By Ephrat Livni, Esq. on October 07, 2015 | Last updated on March 21, 2019

Under the Americans with Disabilities Act, telecommuting may be a reasonable accommodation and employers may allow for disabled workers. But not all jobs are covered by the ADA and employers do not have to allow work off site if alternative effective accommodations are offered.

For employers considering telecommuting as an accommodation to an employee's disability, this is what the Equal Employment Opportunity Commission suggests you do.

How It Is Done, Per the EEOC

The EEOC suggest that employers consider the following four points:

  • Review Essential Job Functions. The employer and employee first need to identify and review all essential job functions, or duties that are fundamental to performing a specific job. An employer does not have to remove any essential job duties to permit an employee to work at home. However, it may need to reassign some minor job duties or marginal functions if they cannot be performed outside the workplace and they are the only obstacle to permitting an employee to work at home. If a marginal function needs to be reassigned, an employer may substitute another minor task that the employee with a disability could perform at home in order to keep employee workloads evenly distributed.

  • Can the Employee Be Supervised and What Tools Are Required? In determining the feasibility of working at home, consider what tools are required to perform essential tasks and whether you, as an employer, will be able to monitor the employee's work. Do you need to have face-to-face exchanges? Will a part-time work from home arrangement suffice? Government authorities recommend allowing work from home despite the need for some interaction: "Frequently, meetings can be conducted effectively by telephone and information can be exchanged quickly through e-mail."

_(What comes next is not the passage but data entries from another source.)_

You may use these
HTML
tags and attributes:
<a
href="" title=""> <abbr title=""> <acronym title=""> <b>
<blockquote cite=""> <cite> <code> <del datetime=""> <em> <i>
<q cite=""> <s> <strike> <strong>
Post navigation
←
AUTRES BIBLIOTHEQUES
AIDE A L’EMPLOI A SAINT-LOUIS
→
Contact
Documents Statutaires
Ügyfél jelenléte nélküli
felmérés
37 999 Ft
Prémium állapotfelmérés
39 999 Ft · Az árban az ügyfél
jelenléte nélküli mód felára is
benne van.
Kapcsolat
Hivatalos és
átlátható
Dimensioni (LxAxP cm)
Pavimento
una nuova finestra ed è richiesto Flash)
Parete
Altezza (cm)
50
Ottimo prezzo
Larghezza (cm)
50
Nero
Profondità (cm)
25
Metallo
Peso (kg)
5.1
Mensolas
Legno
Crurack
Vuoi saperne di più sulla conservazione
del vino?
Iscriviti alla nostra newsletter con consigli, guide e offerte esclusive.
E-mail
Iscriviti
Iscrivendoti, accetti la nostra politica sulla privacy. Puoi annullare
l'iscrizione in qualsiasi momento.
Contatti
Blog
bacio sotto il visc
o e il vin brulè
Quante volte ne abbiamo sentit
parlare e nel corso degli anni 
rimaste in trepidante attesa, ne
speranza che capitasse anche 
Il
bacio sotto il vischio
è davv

  • Accommodation Means Allowing What's Needed. According to the EEOC, reasonable accommodation means that employers must allow an employee to work from home as much or as little as the disability demands. That said, an employer may make reasonable accommodations of its own, meaning that an effective alternative accommodation will suffice. Employers do not have to let a disabled person work from home if the workplace accommodates the disability.

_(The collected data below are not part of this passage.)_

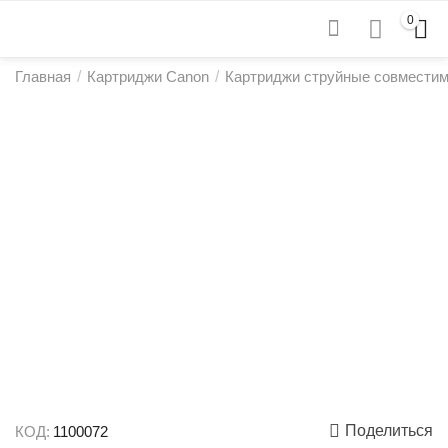
0
Главная
/
Картриджи Canon
/
Картриджи струйные совмести
Поделиться
КОД:
1100072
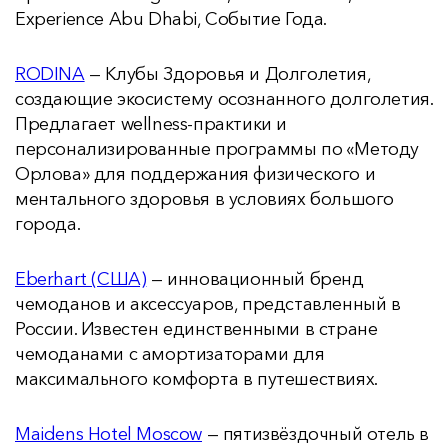
Experience Abu Dhabi, Событие Года.
RODINA
— Клубы Здоровья и Долголетия,
создающие экосистему осознанного долголетия.
Предлагает wellness-практики и
персонализированные программы по «Методу
Орлова» для поддержания физического и
ментального здоровья в условиях большого
города.
Eberhart (США)
— инновационный бренд
чемоданов и аксессуаров, представленный в
России. Известен единственными в стране
чемоданами с амортизаторами для
максимального комфорта в путешествиях.
Maidens Hotel Moscow
— пятизвёздочный отель в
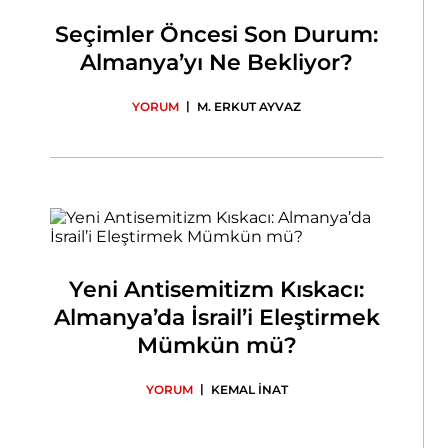
Seçimler Öncesi Son Durum:
Almanya’yı Ne Bekliyor?
|
YORUM
M. ERKUT AYVAZ
Yeni Antisemitizm Kıskacı:
Almanya’da İsrail’i Eleştirmek
Mümkün mü?
|
YORUM
KEMAL İNAT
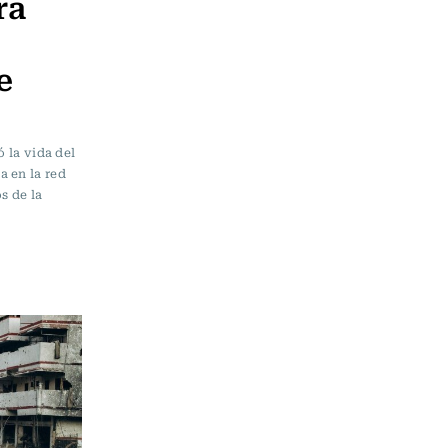
ra
e
ó la vida del
a en la red
s de la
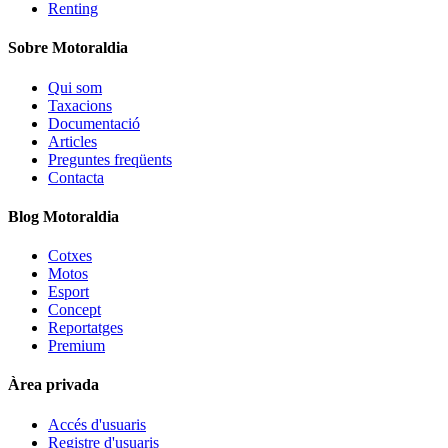
Renting
Sobre Motoraldia
Qui som
Taxacions
Documentació
Articles
Preguntes freqüents
Contacta
Blog Motoraldia
Cotxes
Motos
Esport
Concept
Reportatges
Premium
Àrea privada
Accés d'usuaris
Registre d'usuaris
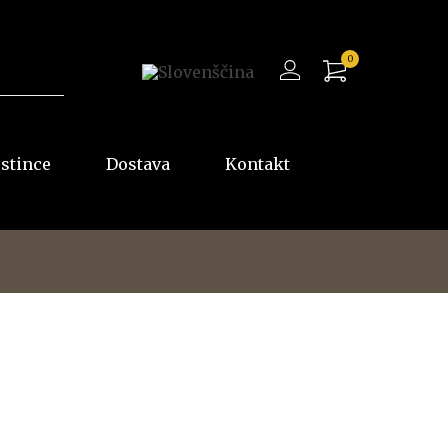
0
ostince
Dostava
Kontakt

  • Get Government Guidance. The EEOC recommends reaching out. Whether you seek guidance on the meaning of reasonable accommodation or ideas for effective accommodations, there are free public resources that can help you get started sorting out these issues. Even if you do not take the government up on the offer, do not dismiss a disability accommodation request ... lest you find yourself facing an employment discrimination lawsuit down the line.